:: Action item ::
Quote word for word the lines of the data from the line containing "ثير من المواضيع الشيّقة، كالموضة" through the line containing "客服時間：週一至五 09:00-18:00", including both of those lines. Omit the pictures from your answer.

(Source data Opens)

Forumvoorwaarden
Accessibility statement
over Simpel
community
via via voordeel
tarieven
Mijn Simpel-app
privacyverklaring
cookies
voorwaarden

(Source data Closes)
(Source data Opens)

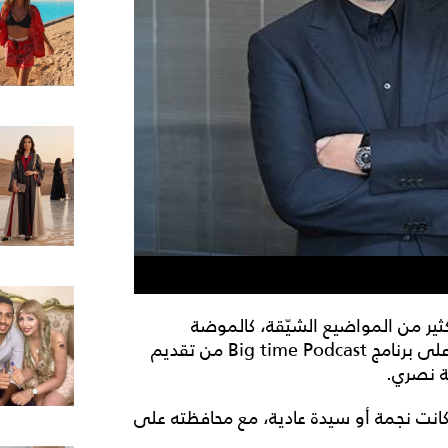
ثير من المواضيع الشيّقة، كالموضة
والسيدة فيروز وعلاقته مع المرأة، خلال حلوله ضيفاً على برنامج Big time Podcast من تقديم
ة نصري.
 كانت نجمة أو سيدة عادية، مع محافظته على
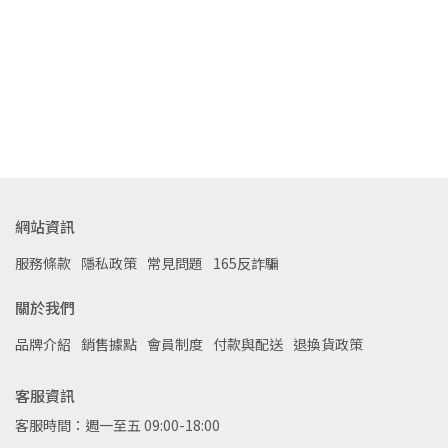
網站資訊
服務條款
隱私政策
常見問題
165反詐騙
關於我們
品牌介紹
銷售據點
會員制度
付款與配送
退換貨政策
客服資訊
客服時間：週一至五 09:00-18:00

(Source data Closes)

:: Solution below ::
ثير من المواضيع الشيّقة، كالموضة
والسيدة فيروز وعلاقته مع المرأة، خلال حلوله ضيفاً على برنامج Big time Podcast من تقديم
ة نصري.
 كانت نجمة أو سيدة عادية، مع محافظته على
網站資訊
服務條款
隱私政策
常見問題
165反詐騙
關於我們
品牌介紹
銷售據點
會員制度
付款與配送
退換貨政策
客服資訊
客服時間：週一至五 09:00-18:00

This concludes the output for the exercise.